→ **TASK INSTRUCTIONS**:
Set the records down again in full, with every word kept.

→ **INFORMATION SUPPLIED**:
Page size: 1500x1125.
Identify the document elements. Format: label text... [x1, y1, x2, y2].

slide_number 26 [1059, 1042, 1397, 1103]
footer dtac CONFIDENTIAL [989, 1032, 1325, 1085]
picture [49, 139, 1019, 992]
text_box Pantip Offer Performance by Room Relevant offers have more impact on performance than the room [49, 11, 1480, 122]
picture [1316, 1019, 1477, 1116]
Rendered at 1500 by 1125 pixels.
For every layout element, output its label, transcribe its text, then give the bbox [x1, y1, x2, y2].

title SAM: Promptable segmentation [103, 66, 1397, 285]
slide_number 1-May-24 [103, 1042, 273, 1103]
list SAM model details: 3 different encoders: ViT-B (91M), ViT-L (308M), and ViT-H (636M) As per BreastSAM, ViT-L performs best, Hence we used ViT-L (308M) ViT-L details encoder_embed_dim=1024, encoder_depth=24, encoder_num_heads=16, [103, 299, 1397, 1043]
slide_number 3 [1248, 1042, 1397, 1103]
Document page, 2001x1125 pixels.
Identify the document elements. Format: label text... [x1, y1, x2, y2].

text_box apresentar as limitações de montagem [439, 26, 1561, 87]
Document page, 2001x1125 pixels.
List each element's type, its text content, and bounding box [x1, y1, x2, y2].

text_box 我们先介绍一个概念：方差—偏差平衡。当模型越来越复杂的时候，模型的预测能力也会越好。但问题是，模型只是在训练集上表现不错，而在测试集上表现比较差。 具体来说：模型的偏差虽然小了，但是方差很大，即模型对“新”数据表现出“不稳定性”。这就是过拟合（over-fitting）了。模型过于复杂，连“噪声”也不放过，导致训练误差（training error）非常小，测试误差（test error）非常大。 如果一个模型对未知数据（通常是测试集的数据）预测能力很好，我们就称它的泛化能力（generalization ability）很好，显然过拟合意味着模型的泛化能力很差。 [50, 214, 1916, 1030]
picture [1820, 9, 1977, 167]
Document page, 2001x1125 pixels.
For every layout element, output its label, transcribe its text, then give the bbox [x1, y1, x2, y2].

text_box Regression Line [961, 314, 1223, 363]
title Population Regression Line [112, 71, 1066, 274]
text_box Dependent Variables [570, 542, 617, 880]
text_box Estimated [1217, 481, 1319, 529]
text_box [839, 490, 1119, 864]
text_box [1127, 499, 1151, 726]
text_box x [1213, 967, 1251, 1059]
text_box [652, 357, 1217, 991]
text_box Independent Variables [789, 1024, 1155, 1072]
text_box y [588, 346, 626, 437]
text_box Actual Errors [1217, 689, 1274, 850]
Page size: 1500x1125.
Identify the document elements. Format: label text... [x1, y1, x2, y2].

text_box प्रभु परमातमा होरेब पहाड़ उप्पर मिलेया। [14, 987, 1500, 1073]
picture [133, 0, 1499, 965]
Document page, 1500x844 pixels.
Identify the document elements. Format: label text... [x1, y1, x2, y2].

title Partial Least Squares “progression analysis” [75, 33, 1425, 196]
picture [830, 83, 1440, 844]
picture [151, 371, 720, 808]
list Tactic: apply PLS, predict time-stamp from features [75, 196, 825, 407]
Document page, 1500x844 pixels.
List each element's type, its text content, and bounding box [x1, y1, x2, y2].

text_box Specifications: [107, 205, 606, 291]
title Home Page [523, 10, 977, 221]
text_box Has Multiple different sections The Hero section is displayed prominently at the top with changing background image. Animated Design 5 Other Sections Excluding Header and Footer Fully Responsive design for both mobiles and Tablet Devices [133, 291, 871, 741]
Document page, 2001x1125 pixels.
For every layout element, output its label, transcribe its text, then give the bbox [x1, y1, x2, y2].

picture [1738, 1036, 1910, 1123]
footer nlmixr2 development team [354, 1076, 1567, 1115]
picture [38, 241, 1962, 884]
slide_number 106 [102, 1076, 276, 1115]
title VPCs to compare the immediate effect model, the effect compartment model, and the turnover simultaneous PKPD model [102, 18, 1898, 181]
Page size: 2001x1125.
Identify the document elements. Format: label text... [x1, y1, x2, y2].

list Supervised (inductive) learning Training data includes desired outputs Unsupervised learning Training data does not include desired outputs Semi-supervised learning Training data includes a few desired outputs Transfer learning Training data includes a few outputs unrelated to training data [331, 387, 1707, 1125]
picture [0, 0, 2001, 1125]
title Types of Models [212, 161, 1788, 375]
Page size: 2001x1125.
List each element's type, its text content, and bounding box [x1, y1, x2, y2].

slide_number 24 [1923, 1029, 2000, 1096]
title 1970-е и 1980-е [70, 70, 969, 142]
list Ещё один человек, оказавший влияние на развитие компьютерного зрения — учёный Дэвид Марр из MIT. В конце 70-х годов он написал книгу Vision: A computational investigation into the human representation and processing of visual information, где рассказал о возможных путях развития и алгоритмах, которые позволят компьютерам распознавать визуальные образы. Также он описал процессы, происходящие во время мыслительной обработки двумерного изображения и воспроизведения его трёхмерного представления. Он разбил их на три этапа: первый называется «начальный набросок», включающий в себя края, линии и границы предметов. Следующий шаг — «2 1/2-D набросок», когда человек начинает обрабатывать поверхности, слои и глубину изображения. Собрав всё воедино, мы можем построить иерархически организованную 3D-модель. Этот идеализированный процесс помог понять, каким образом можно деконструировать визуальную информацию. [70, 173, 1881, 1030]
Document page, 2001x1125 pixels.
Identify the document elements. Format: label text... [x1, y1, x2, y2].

→ **YOUR RESPONSE**:
Page size: 1500x1125.
Identify the document elements. Format: label text... [x1, y1, x2, y2].

slide_number 26 [1059, 1042, 1397, 1103]
footer dtac CONFIDENTIAL [989, 1032, 1325, 1085]
picture [49, 139, 1019, 992]
text_box Pantip Offer Performance by Room Relevant offers have more impact on performance than the room [49, 11, 1480, 122]
picture [1316, 1019, 1477, 1116]
Rendered at 1500 by 1125 pixels.
For every layout element, output its label, transcribe its text, then give the bbox [x1, y1, x2, y2].

title SAM: Promptable segmentation [103, 66, 1397, 285]
slide_number 1-May-24 [103, 1042, 273, 1103]
list SAM model details: 3 different encoders: ViT-B (91M), ViT-L (308M), and ViT-H (636M) As per BreastSAM, ViT-L performs best, Hence we used ViT-L (308M) ViT-L details encoder_embed_dim=1024, encoder_depth=24, encoder_num_heads=16, [103, 299, 1397, 1043]
slide_number 3 [1248, 1042, 1397, 1103]
Document page, 2001x1125 pixels.
Identify the document elements. Format: label text... [x1, y1, x2, y2].

text_box apresentar as limitações de montagem [439, 26, 1561, 87]
Document page, 2001x1125 pixels.
List each element's type, its text content, and bounding box [x1, y1, x2, y2].

text_box 我们先介绍一个概念：方差—偏差平衡。当模型越来越复杂的时候，模型的预测能力也会越好。但问题是，模型只是在训练集上表现不错，而在测试集上表现比较差。 具体来说：模型的偏差虽然小了，但是方差很大，即模型对“新”数据表现出“不稳定性”。这就是过拟合（over-fitting）了。模型过于复杂，连“噪声”也不放过，导致训练误差（training error）非常小，测试误差（test error）非常大。 如果一个模型对未知数据（通常是测试集的数据）预测能力很好，我们就称它的泛化能力（generalization ability）很好，显然过拟合意味着模型的泛化能力很差。 [50, 214, 1916, 1030]
picture [1820, 9, 1977, 167]
Document page, 2001x1125 pixels.
For every layout element, output its label, transcribe its text, then give the bbox [x1, y1, x2, y2].

text_box Regression Line [961, 314, 1223, 363]
title Population Regression Line [112, 71, 1066, 274]
text_box Dependent Variables [570, 542, 617, 880]
text_box Estimated [1217, 481, 1319, 529]
text_box [839, 490, 1119, 864]
text_box [1127, 499, 1151, 726]
text_box x [1213, 967, 1251, 1059]
text_box [652, 357, 1217, 991]
text_box Independent Variables [789, 1024, 1155, 1072]
text_box y [588, 346, 626, 437]
text_box Actual Errors [1217, 689, 1274, 850]
Page size: 1500x1125.
Identify the document elements. Format: label text... [x1, y1, x2, y2].

text_box प्रभु परमातमा होरेब पहाड़ उप्पर मिलेया। [14, 987, 1500, 1073]
picture [133, 0, 1499, 965]
Document page, 1500x844 pixels.
Identify the document elements. Format: label text... [x1, y1, x2, y2].

title Partial Least Squares “progression analysis” [75, 33, 1425, 196]
picture [830, 83, 1440, 844]
picture [151, 371, 720, 808]
list Tactic: apply PLS, predict time-stamp from features [75, 196, 825, 407]
Document page, 1500x844 pixels.
List each element's type, its text content, and bounding box [x1, y1, x2, y2].

text_box Specifications: [107, 205, 606, 291]
title Home Page [523, 10, 977, 221]
text_box Has Multiple different sections The Hero section is displayed prominently at the top with changing background image. Animated Design 5 Other Sections Excluding Header and Footer Fully Responsive design for both mobiles and Tablet Devices [133, 291, 871, 741]
Document page, 2001x1125 pixels.
For every layout element, output its label, transcribe its text, then give the bbox [x1, y1, x2, y2].

picture [1738, 1036, 1910, 1123]
footer nlmixr2 development team [354, 1076, 1567, 1115]
picture [38, 241, 1962, 884]
slide_number 106 [102, 1076, 276, 1115]
title VPCs to compare the immediate effect model, the effect compartment model, and the turnover simultaneous PKPD model [102, 18, 1898, 181]
Page size: 2001x1125.
Identify the document elements. Format: label text... [x1, y1, x2, y2].

list Supervised (inductive) learning Training data includes desired outputs Unsupervised learning Training data does not include desired outputs Semi-supervised learning Training data includes a few desired outputs Transfer learning Training data includes a few outputs unrelated to training data [331, 387, 1707, 1125]
picture [0, 0, 2001, 1125]
title Types of Models [212, 161, 1788, 375]
Page size: 2001x1125.
List each element's type, its text content, and bounding box [x1, y1, x2, y2].

slide_number 24 [1923, 1029, 2000, 1096]
title 1970-е и 1980-е [70, 70, 969, 142]
list Ещё один человек, оказавший влияние на развитие компьютерного зрения — учёный Дэвид Марр из MIT. В конце 70-х годов он написал книгу Vision: A computational investigation into the human representation and processing of visual information, где рассказал о возможных путях развития и алгоритмах, которые позволят компьютерам распознавать визуальные образы. Также он описал процессы, происходящие во время мыслительной обработки двумерного изображения и воспроизведения его трёхмерного представления. Он разбил их на три этапа: первый называется «начальный набросок», включающий в себя края, линии и границы предметов. Следующий шаг — «2 1/2-D набросок», когда человек начинает обрабатывать поверхности, слои и глубину изображения. Собрав всё воедино, мы можем построить иерархически организованную 3D-модель. Этот идеализированный процесс помог понять, каким образом можно деконструировать визуальную информацию. [70, 173, 1881, 1030]
Document page, 2001x1125 pixels.
Identify the document elements. Format: label text... [x1, y1, x2, y2].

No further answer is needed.